Mum (Katie Guicciardi) lives in a gorgeous house in Hackney. She’s recently had a baby and her husband works abroad most weeks, so she spends most of the time alone. Things start to change when, one day, a homeless man appears on the wall on the other side of the street. With not much else on at the moment, and a baby that just wants constant feeding, she develops a curiosity for the stranger as their lives temporarily cross paths.

Guicciardi spends much of the play sat on a soft beige chair, or standing barefoot on the carpet. Everything about the set design is totally tender: the baby blues, pinks and browns, a Moses basket, a large doll’s house that towers over the stage. The walls of the house are opened and closed in between scenes, furniture items moved about – sometimes without much meaning, but the gesture itself creates this tranquil atmosphere that is very welcome. Scenes flow very gently from one to the next, and there’s a meditative quality to Guicciardi’s style of storytelling.

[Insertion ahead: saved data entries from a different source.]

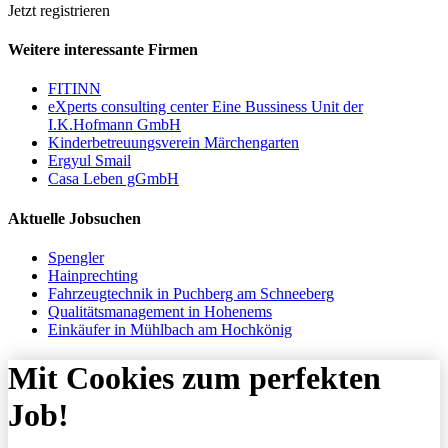
Jetzt registrieren
Weitere interessante Firmen
FITINN
eXperts consulting center Eine Bussiness Unit der
I.K.Hofmann GmbH
Kinderbetreuungsverein Märchengarten
Ergyul Smail
Casa Leben gGmbH
Aktuelle Jobsuchen
Spengler
Hainprechting
Fahrzeugtechnik in Puchberg am Schneeberg
Qualitätsmanagement in Hohenems
Einkäufer in Mühlbach am Hochkönig
Mit Cookies zum perfekten
Job!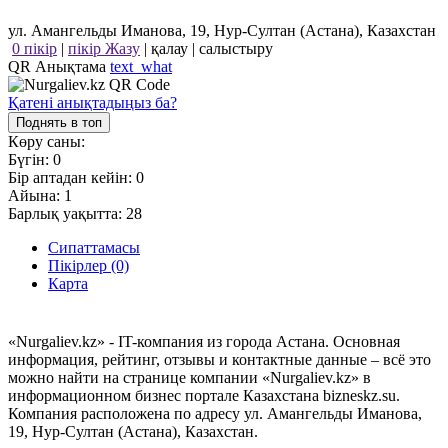
ул. Амангельды Иманова, 19, Нур-Султан (Астана), Казахстан
0 пікір
|
пікір Жазу
|
қалау
|
салыстыру
QR Анықтама
text_what
Қатені анықтадыңыз ба?
Поднять в топ
Көру саны:
Бүгін:
0
Бір аптадан кейін:
0
Айына:
1
Барлық уақытта:
28
Сипаттамасы
Пікірлер (0)
Карта
«Nurgaliev.kz» - IT-компания из города Астана. Основная
информация, рейтинг, отзывы и контактные данные – всё это
можно найти на странице компании «Nurgaliev.kz» в
информационном бизнес портале Казахстана bizneskz.su.
Компания расположена по адресу ул. Амангельды Иманова,
19, Нур-Султан (Астана), Казахстан.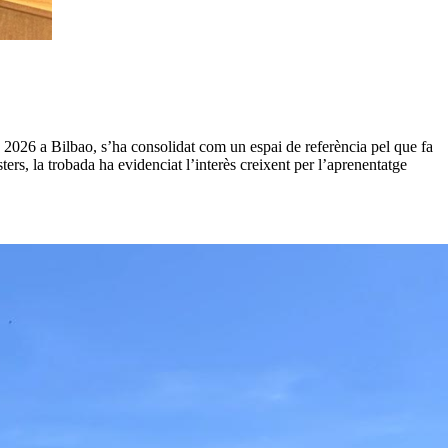
de 2026 a Bilbao, s’ha consolidat com un espai de referència pel que fa
rs, la trobada ha evidenciat l’interès creixent per l’aprenentatge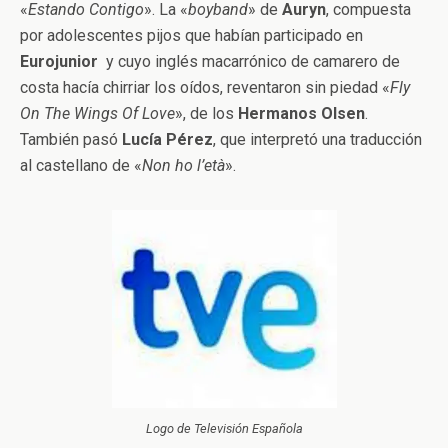
«
Estando Contigo
». La «
boyband
» de
Auryn
, compuesta
por adolescentes pijos que habían participado en
Eurojunior
y cuyo inglés macarrónico de camarero de
costa hacía chirriar los oídos, reventaron sin piedad «
Fly
On The Wings Of Love
», de los
Hermanos Olsen
.
También pasó
Lucía Pérez
, que interpretó una traducción
al castellano de «
Non ho l’età
».
Logo de Televisión Española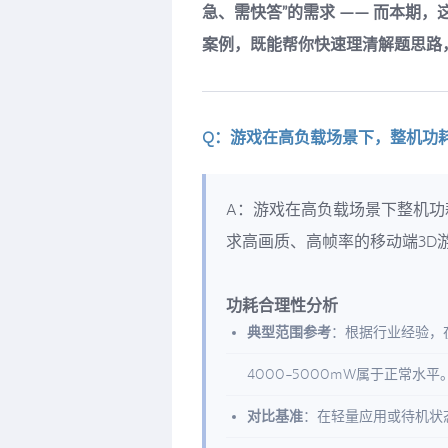
急、需快答”的需求 —— 而本期，
案例，既能帮你快速理清解题思路
Q：游戏在高负载场景下，整机功耗控
A：游戏在高负载场景下整机功耗
求高画质、高帧率的移动端3D
功耗合理性分析
典型范围参考
：根据行业经验，
4000-5000mW属于正常水
对比基准
：在轻量应用或待机状态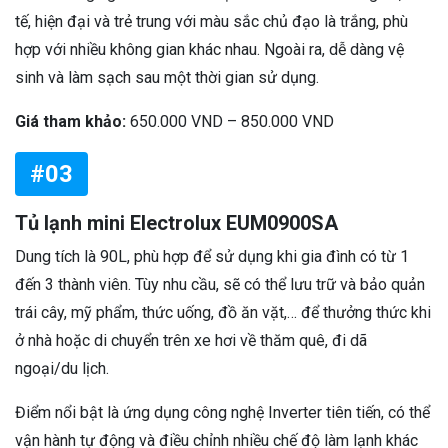
tế, hiện đại và trẻ trung với màu sắc chủ đạo là trắng, phù
hợp với nhiều không gian khác nhau. Ngoài ra, dễ dàng vệ
sinh và làm sạch sau một thời gian sử dụng.
Giá tham khảo:
650.000 VND – 850.000 VND
#03
Tủ lạnh mini Electrolux EUM0900SA
Dung tích là 90L, phù hợp để sử dụng khi gia đình có từ 1
đến 3 thành viên. Tùy nhu cầu, sẽ có thể lưu trữ và bảo quản
trái cây, mỹ phẩm, thức uống, đồ ăn vặt,… để thưởng thức khi
ở nhà hoặc di chuyển trên xe hơi về thăm quê, đi dã
ngoại/du lịch.
Điểm nổi bật là ứng dụng công nghệ Inverter tiên tiến, có thể
vận hành tự động và điều chỉnh nhiều chế độ làm lạnh khác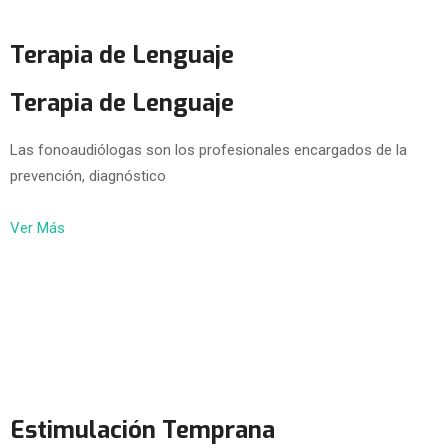
Terapia de Lenguaje
Terapia de Lenguaje
Las fonoaudiólogas son los profesionales encargados de la
prevención, diagnóstico
Ver Más
Estimulación Temprana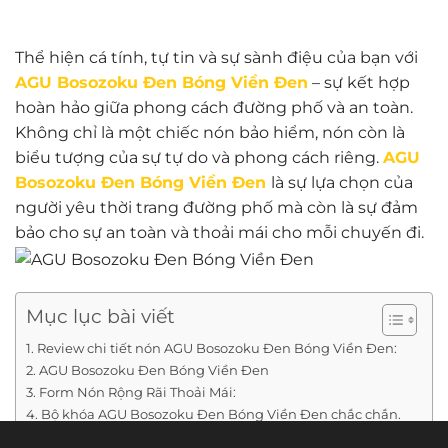
Thể hiện cá tính, tự tin và sự sành điệu của bạn với
AGU Bosozoku Đen Bóng Viền Đen
– sự kết hợp
hoàn hảo giữa phong cách đường phố và an toàn.
Không chỉ là một chiếc nón bảo hiểm, nón còn là
biểu tượng của sự tự do và phong cách riêng.
AGU
Bosozoku Đen Bóng Viền Đen
là sự lựa chọn của
người yêu thời trang đường phố mà còn là sự đảm
bảo cho sự an toàn và thoải mái cho mỗi chuyến đi.
Mục lục bài viết
Review chi tiết nón AGU Bosozoku Đen Bóng Viền Đen:
AGU Bosozoku Đen Bóng Viền Đen
Form Nón Rộng Rãi Thoải Mái:
Bộ khóa AGU Bosozoku Đen Bóng Viền Đen chắc chắn.
Hàng chính hãng, đạt tiêu chuẩn chất lượng QCVN.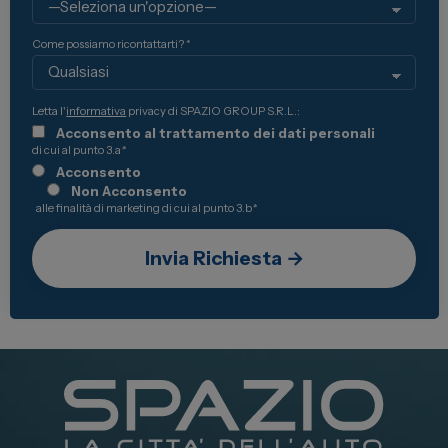
Come possiamo ricontattarti? *
Letta l'
informativa
privacy di SPAZIO GROUP S.R.L.:
Acconsento al trattamento dei dati personali
di cui al punto 3.a
*
Acconsento
Non Acconsento
alle finalità di marketing di cui al punto 3.b
*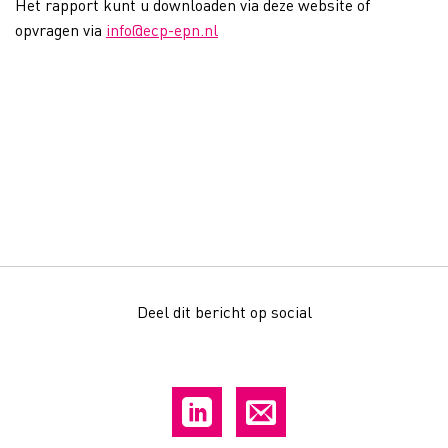
Het rapport kunt u downloaden via deze website of
opvragen via
info@ecp-epn.nl
Deel dit bericht op social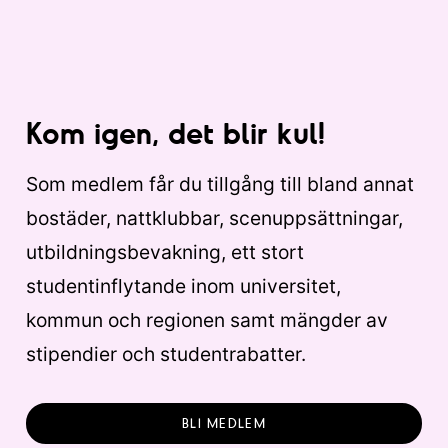
Kom igen, det blir kul!
Som medlem får du tillgång till bland annat
bostäder, nattklubbar, scenuppsättningar,
utbildningsbevakning, ett stort
studentinflytande inom universitet,
kommun och regionen samt mängder av
stipendier och studentrabatter.
BLI MEDLEM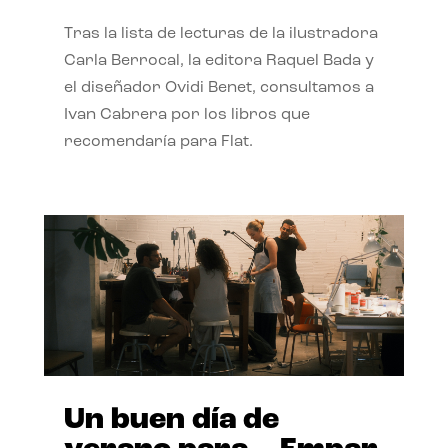
Tras la lista de lecturas de la ilustradora
Carla Berrocal, la editora Raquel Bada y
el diseñador Ovidi Benet, consultamos a
Ivan Cabrera por los libros que
recomendaría para Flat.
Un buen día de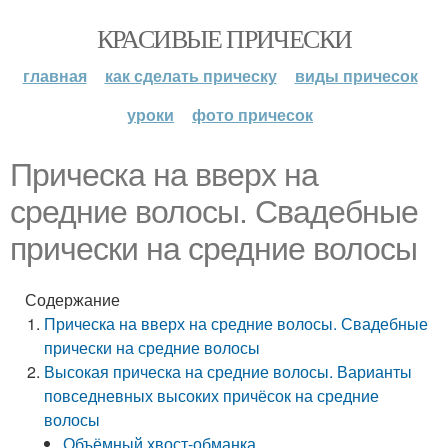
КРАСИВЫЕ ПРИЧЕСКИ
главная
как сделать прическу
виды причесок
уроки
фото причесок
Прическа на вверх на
средние волосы. Свадебные
прически на средние волосы
Содержание
Прическа на вверх на средние волосы. Свадебные
прически на средние волосы
Высокая прическа на средние волосы. Варианты
повседневных высоких причёсок на средние
волосы
Объёмный хвост-обманка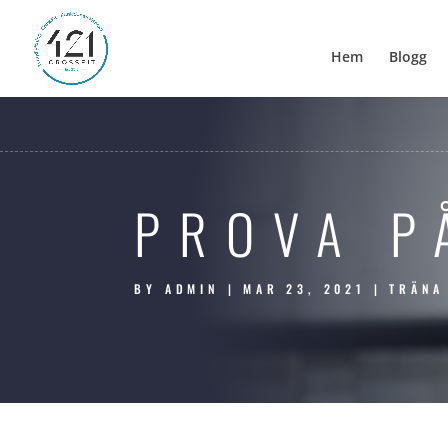
Hem
Blogg
PROVA P
BY
ADMIN
|
MAR 23, 2021
|
TRÄNA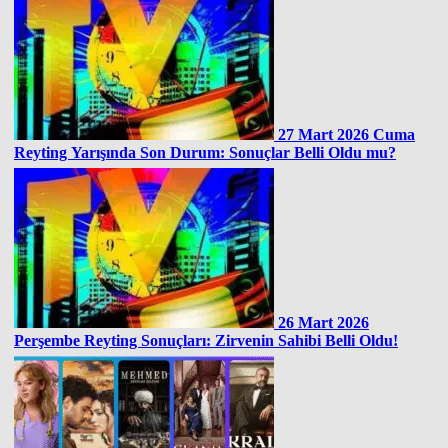
27 Mart 2026 Cuma
Reyting Yarışında Son Durum: Sonuçlar Belli Oldu mu?
26 Mart 2026
Perşembe Reyting Sonuçları: Zirvenin Sahibi Belli Oldu!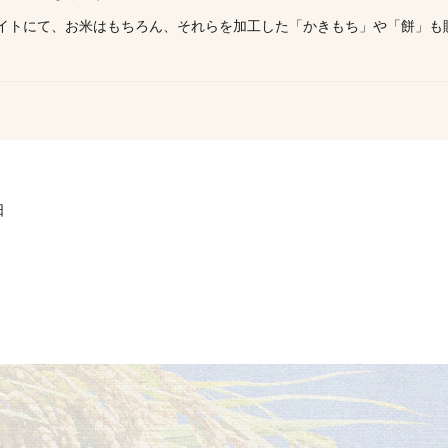
イトにて、お米はもちろん、それらを加工した「かきもち」や「餅」も
日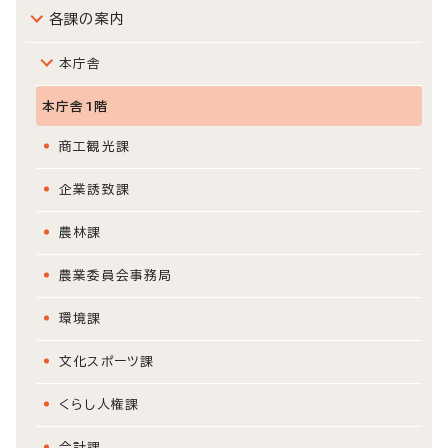
各課の案内
本庁舎
本庁舎1階
商工観光課
企業誘致課
農林課
農業委員会事務局
環境課
文化スポーツ課
くらし人権課
会計課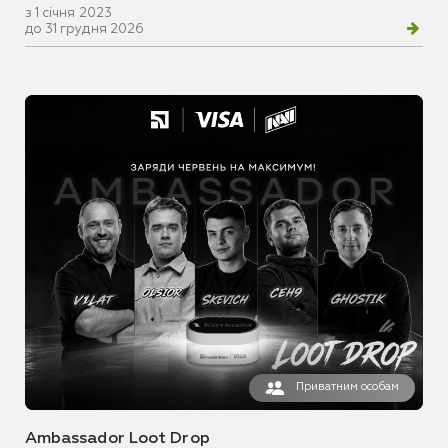
з 1 січня 2023
до 31 грудня 2026
Приватним особам
Ambassador Loot Drop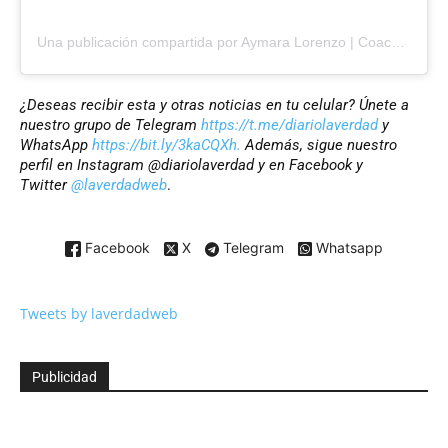
Una publicación compartida por Aymara Lorenzo | Coach de voz (@aymaralorenzo)
¿Deseas recibir esta y otras noticias en tu celular? Únete a
nuestro grupo de Telegram
https://t.me/diariolaverdad
y
WhatsApp
https://bit.ly/3kaCQXh.
Además, sigue nuestro
perfil en Instagram @diariolaverdad y en Facebook y
Twitter
@laverdadweb
.
Facebook
X
Telegram
Whatsapp
Tweets by laverdadweb
Publicidad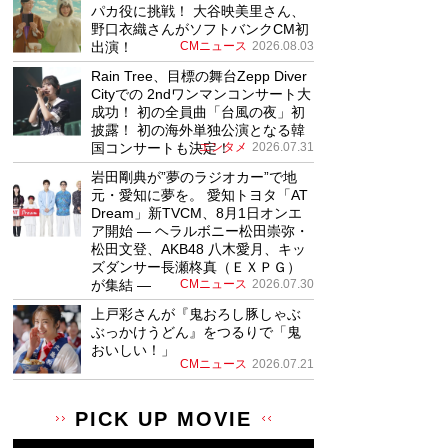
パカ役に挑戦！ 大谷映美里さん、
野口衣織さんがソフトバンクCM初
出演！
CMニュース
2026.08.03
Rain Tree、目標の舞台Zepp Diver
Cityでの 2ndワンマンコンサート大
成功！ 初の全員曲「台風の夜」初
披露！ 初の海外単独公演となる韓
国コンサートも決定！
エンタメ
2026.07.31
岩田剛典が”夢のラジオカー”で地
元・愛知に夢を。 愛知トヨタ「AT
Dream」新TVCM、8月1日オンエ
ア開始 ― ヘラルボニー松田崇弥・
松田文登、AKB48 八木愛月、キッ
ズダンサー長瀬柊真（ＥＸＰＧ）
が集結 ―
CMニュース
2026.07.30
上戸彩さんが『鬼おろし豚しゃぶ
ぶっかけうどん』をつるりで「鬼
おいしい！」
CMニュース
2026.07.21
PICK UP MOVIE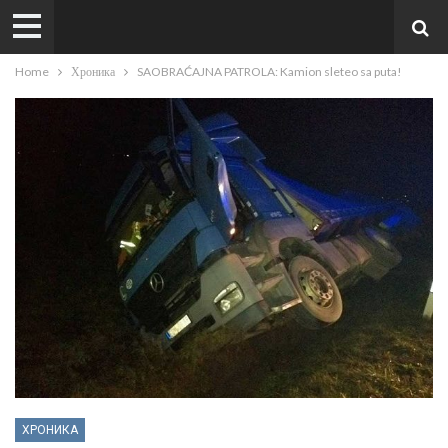
Home
Хроника
SAOBRAĆAJNA PATROLA: Kamion sleteo sa puta!
ХРОНИКА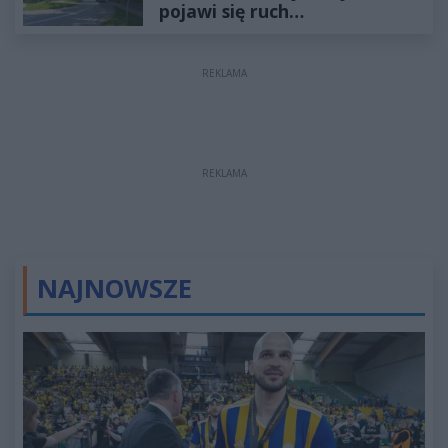
pojawi się ruch
jednokierunkowy
REKLAMA
REKLAMA
NAJNOWSZE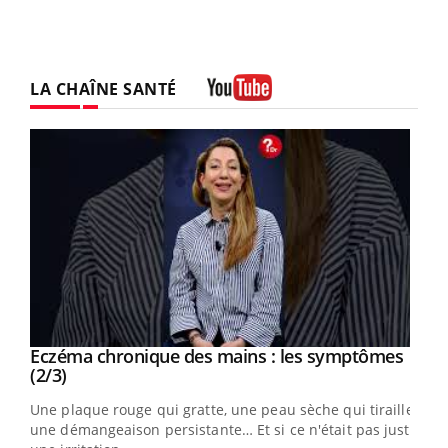
LA CHAÎNE SANTÉ
Youtube
Eczéma chronique des mains : les symptômes
Youtube
Youtube
(2/3)
ris,
Une plaque rouge qui gratte, une peau sèche qui tiraille,
une démangeaison persistante… Et si ce n'était pas juste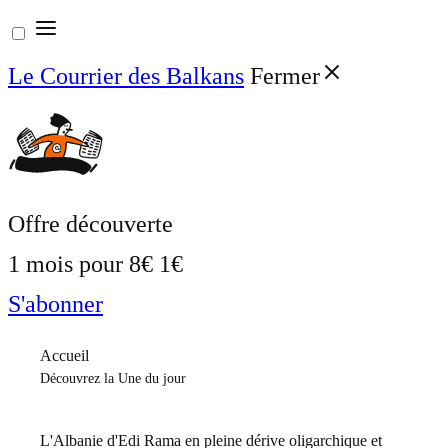
Aller
au
Le Courrier des Balkans
Fermer
contenu
Offre découverte
1 mois pour
8€
1€
S'abonner
Accueil
Découvrez la Une du jour
L'Albanie d'Edi Rama en pleine dérive oligarchique et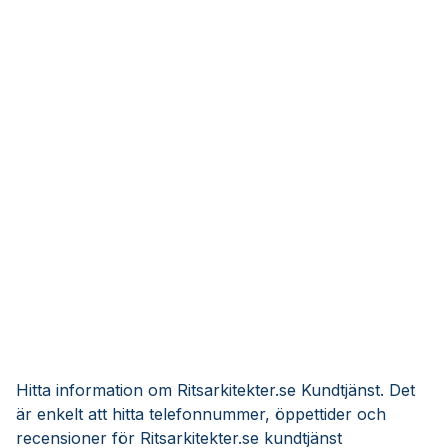
Hitta information om Ritsarkitekter.se Kundtjänst. Det
är enkelt att hitta telefonnummer, öppettider och
recensioner för Ritsarkitekter.se kundtjänst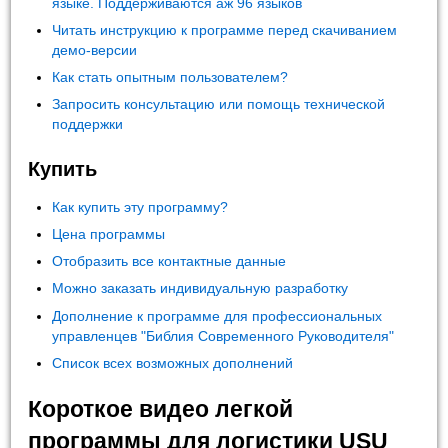
языке. Поддерживаются аж 96 языков
Читать инструкцию к программе перед скачиванием
демо-версии
Как стать опытным пользователем?
Запросить консультацию или помощь технической
поддержки
Купить
Как купить эту программу?
Цена программы
Отобразить все контактные данные
Можно заказать индивидуальную разработку
Дополнение к программе для профессиональных
управленцев "Библия Современного Руководителя"
Список всех возможных дополнений
Короткое видео легкой
программы для логистики USU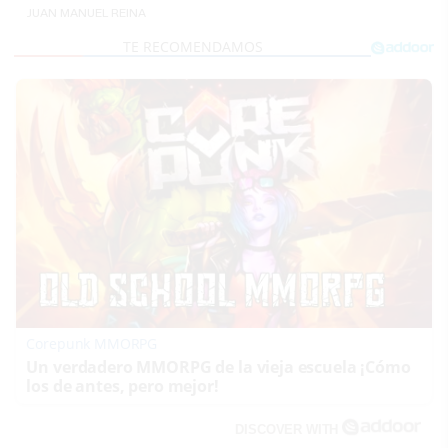
JUAN MANUEL REINA
Corepunk MMORPG
Un verdadero MMORPG de la vieja escuela ¡Cómo
los de antes, pero mejor!
DISCOVER WITH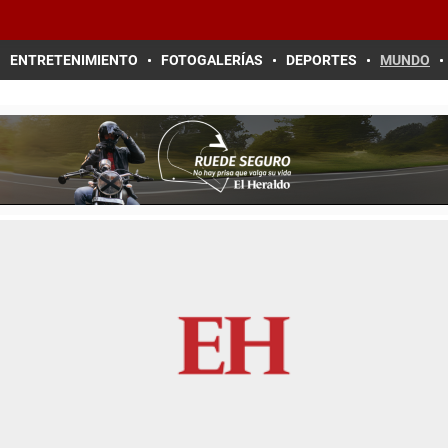
ENTRETENIMIENTO
FOTOGALERÍAS
DEPORTES
MUNDO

The monologue is less successful in its comparison of struggle between the two characters. Mum cries out for help, and her eventual interaction with the man across the road seems to be just a way of settling her own guilt – an attempt to combat her loneliness, perhaps. In the context though, it feels tricky to truly sympathise for her. There’s also an odd reference to news stories about babies being mauled by foxes that feels wedged in as a neat comparison, albeit one that doesn’t really fit. It’s a pleasant performance to start a day at the festival, but there’s something uneasily jarring about an exploration of homelessness through a character surrounded by so much material comfort.